GAS上でここまで出てきた関数群をWebアプリとしてデプロイしてあげて、LINE DevelopersでWebhookに設定してあげて、GAS上で帰宅時間前に、askAirconOn()
をトリガー実行してあげれば完成です!
// LINEチャンネルアクセストークン
const CHANNEL_ACCESS_TOKEN = 'XXXXXXXXXXXXXXX' // LINE公式アカウントのチャンネルアクセストークン
const uid = 'XXXXXXXXXXXXXXX'// LINE developerで「あなたのユーザーID」として表示されるID
function askAirconOn() {
const { now, temp, humi } = getTempandHumi()
if (Number(temp) < 20.0) {
const text = "お部屋が寒くなっているみたいですが、暖房をつけますか?"
const quickreply = {
"items": [
{
"type": "action",
"action": {
"type": "postback",
"label": "Yes",
"data": "AirconOn",
"displayText": "Yes",
}
},
{
"type": "action",
"action": {
"type": "postback",
"label": "No",
"data": "doNothing",
"displayText": "No",
}
}
]
}
sendQuickreplyTextToUser(uid, text, quickreply)
}
}
function doPost(request) {
// POSTリクエストをJSONデータにパース
const receiveJSON = JSON.parse(request.postData.contents);
for (i = 0; i < receiveJSON.events.length; i++) {
const event = receiveJSON.events[i];
if (event.type == "postback") { // postbackイベントなら
replyToken = event.replyToken
if (event.postback.data == "AirconOn") {
controlAircon("26", "5", "1", "on")
replyToUser(replyToken, "エアコンをオンにしました。

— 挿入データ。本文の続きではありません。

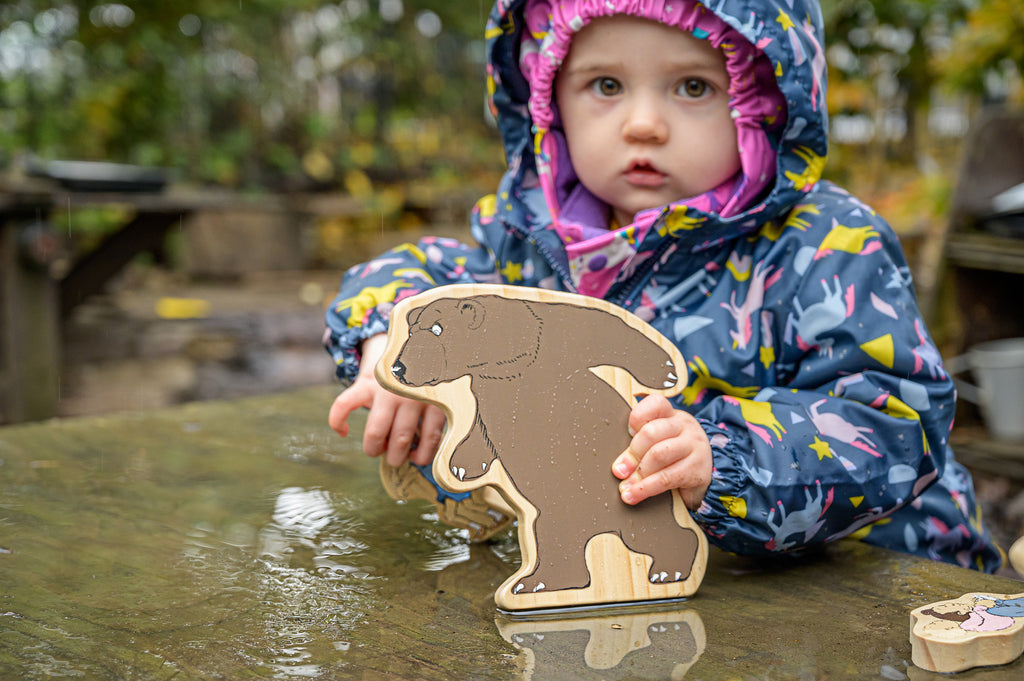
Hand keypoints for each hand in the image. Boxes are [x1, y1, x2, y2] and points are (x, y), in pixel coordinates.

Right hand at [328, 334, 445, 466]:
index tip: (418, 458)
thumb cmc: (422, 383)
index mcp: (433, 398)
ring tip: (379, 450)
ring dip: (376, 449)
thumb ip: (437, 419)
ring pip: (376, 431)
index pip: (431, 437)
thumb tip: (431, 458)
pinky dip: (338, 422)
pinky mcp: (365, 383)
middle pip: (401, 438)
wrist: (405, 344)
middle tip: (397, 458)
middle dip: (397, 457)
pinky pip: (344, 406)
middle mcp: (410, 393)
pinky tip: (343, 432)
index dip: (423, 455)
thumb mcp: (439, 395)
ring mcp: (386, 388)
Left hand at [611, 394, 711, 509]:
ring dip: (638, 474)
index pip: (655, 404)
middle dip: (632, 454)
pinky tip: (634, 495)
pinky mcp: (698, 470)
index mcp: (672, 415)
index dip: (637, 417)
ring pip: (659, 455)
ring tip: (625, 487)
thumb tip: (619, 466)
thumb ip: (640, 444)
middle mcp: (685, 426)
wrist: (704, 474)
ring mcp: (694, 447)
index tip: (627, 432)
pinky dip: (646, 488)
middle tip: (619, 471)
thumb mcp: (659, 442)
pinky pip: (667, 478)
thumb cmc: (673, 455)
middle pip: (652, 432)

")
} else if (event.postback.data == "doNothing") {
replyToUser(replyToken, "承知しました。")
}
}
}
}
//LINE公式アカウントから任意のアカウントに対してクイックリプライ付きメッセージを送る関数
function sendQuickreplyTextToUser(uid, text, quickreply) {
const message = {
"to": uid,
"messages": [{
"type": "text",
"text": text,
"quickReply": quickreply
}]
}
const options = {
"method": "post",
"headers":
{
"Content-Type": "application/json",
"Authorization": "Bearer " + CHANNEL_ACCESS_TOKEN,
},
"payload": JSON.stringify(message)
};
// LINE該当ユーザーに送信
UrlFetchApp.fetch("https://api.line.me/v2/bot/message/push", options)
}
//LINE公式アカウントからリプライを送る関数
function replyToUser(replyToken, text) {
const replyText = {
"replyToken": replyToken,
"messages": [{
"type": "text",
"text": text,
}]
}
const options = {
"method": "post",
"headers":
{
"Content-Type": "application/json",
"Authorization": "Bearer " + CHANNEL_ACCESS_TOKEN,
},
"payload": JSON.stringify(replyText)
};
// LINE該当ユーザーに送信
UrlFetchApp.fetch("https://api.line.me/v2/bot/message/reply", options);
}
さいごに
長くなってしまいましたが、完成イメージとしてはこんな感じです。
「Yes」をタップするとエアコンがつきます。
他にもエアコンの温度の細やかな設定や、リッチメニューから操作できるようにしたり、トリガー実行を決まった時刻に実行したりあるいはスヌーズ機能をつけたりと出来ることがいろいろありそうです。
GASを使うと無料でできてしまうのがいいですね。
冬場のエアコン以外にも色々なものや状況に使えると思うので是非お試し下さい!